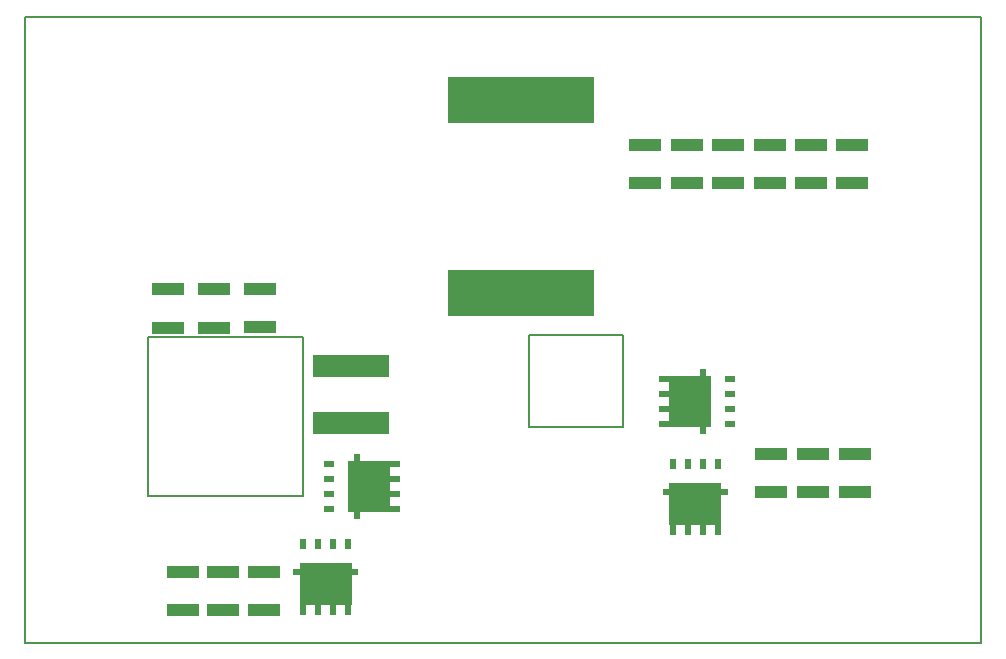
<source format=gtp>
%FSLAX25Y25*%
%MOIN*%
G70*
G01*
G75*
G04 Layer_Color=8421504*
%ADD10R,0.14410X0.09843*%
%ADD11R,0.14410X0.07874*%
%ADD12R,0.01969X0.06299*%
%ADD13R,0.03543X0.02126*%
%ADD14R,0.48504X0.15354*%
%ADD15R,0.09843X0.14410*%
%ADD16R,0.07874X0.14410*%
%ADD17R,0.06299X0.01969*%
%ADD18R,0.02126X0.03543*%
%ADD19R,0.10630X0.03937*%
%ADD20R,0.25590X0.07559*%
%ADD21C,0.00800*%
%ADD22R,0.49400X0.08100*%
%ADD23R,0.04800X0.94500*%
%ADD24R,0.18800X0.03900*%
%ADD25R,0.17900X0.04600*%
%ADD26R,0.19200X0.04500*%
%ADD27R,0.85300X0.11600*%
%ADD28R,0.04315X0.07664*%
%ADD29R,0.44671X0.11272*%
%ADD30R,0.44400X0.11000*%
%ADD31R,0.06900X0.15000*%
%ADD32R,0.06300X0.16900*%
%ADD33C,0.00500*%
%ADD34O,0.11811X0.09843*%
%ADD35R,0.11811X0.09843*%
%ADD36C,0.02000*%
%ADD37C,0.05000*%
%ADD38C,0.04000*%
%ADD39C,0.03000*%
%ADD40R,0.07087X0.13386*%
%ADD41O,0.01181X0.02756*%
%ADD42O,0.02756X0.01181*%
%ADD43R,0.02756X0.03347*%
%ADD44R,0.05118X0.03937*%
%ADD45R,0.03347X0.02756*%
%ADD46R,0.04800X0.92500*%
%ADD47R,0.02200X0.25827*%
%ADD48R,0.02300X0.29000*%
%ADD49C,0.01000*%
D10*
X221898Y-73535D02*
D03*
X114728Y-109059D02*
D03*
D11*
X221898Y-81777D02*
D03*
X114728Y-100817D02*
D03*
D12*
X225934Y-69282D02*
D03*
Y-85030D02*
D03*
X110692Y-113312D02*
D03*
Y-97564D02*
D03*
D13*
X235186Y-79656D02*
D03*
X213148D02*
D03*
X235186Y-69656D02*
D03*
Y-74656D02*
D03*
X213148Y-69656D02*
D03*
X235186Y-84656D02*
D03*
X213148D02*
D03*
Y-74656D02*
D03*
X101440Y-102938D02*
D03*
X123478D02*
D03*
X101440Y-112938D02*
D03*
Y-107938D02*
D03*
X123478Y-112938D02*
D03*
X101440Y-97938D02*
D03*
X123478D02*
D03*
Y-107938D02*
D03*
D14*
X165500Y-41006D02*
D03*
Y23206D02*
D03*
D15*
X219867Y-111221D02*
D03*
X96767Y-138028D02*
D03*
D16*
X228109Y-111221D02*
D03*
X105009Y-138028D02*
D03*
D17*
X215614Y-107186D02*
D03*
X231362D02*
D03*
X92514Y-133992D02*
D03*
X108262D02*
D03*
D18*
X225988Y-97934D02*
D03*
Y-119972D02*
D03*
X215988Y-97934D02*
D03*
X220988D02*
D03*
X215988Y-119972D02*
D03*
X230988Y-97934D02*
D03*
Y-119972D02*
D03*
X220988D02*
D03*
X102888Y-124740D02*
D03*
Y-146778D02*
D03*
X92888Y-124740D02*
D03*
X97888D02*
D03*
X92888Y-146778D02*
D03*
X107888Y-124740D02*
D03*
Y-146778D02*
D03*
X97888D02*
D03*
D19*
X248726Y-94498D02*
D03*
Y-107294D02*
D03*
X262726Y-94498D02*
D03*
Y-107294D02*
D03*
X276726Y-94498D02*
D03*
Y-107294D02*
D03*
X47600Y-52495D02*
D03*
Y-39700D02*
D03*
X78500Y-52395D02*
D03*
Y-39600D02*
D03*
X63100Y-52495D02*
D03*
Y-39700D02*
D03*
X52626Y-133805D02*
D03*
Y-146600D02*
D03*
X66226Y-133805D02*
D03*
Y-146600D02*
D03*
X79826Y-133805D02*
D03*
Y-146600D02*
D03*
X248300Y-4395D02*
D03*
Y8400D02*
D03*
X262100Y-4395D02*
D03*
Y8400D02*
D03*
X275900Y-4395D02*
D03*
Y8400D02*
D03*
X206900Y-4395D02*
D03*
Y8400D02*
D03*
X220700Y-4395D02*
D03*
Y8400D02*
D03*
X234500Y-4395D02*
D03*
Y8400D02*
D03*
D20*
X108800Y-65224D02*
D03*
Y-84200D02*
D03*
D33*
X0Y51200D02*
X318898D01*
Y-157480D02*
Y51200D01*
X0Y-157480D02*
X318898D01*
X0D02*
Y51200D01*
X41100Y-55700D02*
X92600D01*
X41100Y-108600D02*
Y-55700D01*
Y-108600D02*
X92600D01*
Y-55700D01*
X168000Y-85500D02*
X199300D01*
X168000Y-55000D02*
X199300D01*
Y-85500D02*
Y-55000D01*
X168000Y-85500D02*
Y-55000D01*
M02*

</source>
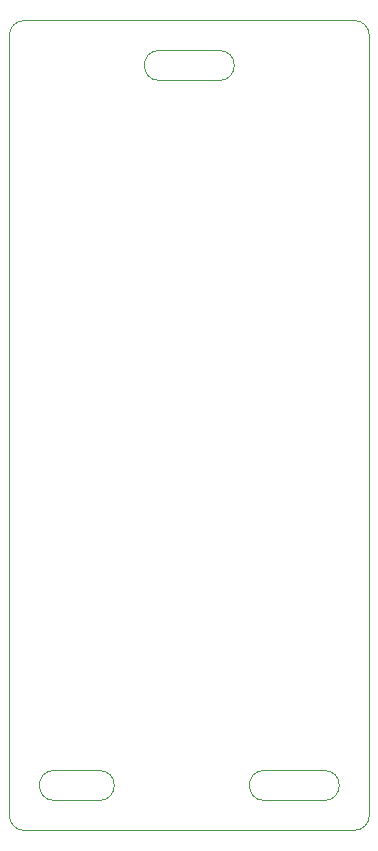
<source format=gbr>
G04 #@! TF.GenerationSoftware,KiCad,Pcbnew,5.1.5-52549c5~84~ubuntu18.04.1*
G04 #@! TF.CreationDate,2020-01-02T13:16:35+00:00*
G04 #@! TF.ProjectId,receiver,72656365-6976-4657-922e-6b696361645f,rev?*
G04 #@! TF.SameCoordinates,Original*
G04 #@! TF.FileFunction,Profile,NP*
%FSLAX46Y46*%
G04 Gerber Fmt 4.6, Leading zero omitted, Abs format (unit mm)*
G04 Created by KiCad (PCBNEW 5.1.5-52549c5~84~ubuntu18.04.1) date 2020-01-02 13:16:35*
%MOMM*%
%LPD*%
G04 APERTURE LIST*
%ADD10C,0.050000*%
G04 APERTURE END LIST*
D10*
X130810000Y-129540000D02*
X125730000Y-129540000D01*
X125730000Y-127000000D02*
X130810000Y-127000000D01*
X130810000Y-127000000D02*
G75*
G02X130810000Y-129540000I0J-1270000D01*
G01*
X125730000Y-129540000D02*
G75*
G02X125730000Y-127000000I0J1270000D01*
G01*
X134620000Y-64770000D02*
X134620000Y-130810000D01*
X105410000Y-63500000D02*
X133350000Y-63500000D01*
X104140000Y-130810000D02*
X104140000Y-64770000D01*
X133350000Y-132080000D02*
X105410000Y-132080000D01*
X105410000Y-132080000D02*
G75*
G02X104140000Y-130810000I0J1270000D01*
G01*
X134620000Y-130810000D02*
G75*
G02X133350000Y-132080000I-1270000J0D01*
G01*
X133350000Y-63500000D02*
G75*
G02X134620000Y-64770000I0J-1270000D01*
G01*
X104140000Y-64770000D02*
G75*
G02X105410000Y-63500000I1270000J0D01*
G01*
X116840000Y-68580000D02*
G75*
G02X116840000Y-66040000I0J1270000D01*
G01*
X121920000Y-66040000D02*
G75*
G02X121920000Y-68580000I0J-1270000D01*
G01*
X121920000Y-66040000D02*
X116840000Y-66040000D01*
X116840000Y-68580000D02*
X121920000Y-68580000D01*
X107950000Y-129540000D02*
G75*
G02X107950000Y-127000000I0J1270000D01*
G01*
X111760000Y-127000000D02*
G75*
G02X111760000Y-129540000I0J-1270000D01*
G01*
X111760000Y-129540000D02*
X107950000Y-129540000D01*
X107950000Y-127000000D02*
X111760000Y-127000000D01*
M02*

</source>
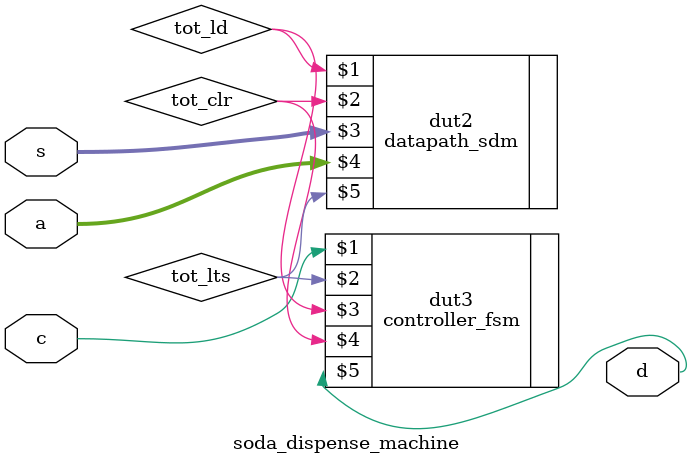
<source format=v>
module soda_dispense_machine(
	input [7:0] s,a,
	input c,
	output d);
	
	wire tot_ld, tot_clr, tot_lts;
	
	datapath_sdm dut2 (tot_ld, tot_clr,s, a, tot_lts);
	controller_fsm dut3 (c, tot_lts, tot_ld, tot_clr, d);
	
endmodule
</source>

□ □ □ □

> [WHAT IS REQUIRED]: Give the number of lines in the entries that contain "APERTURE", and add nothing.

> [RESULT OF THIS TASK]: 2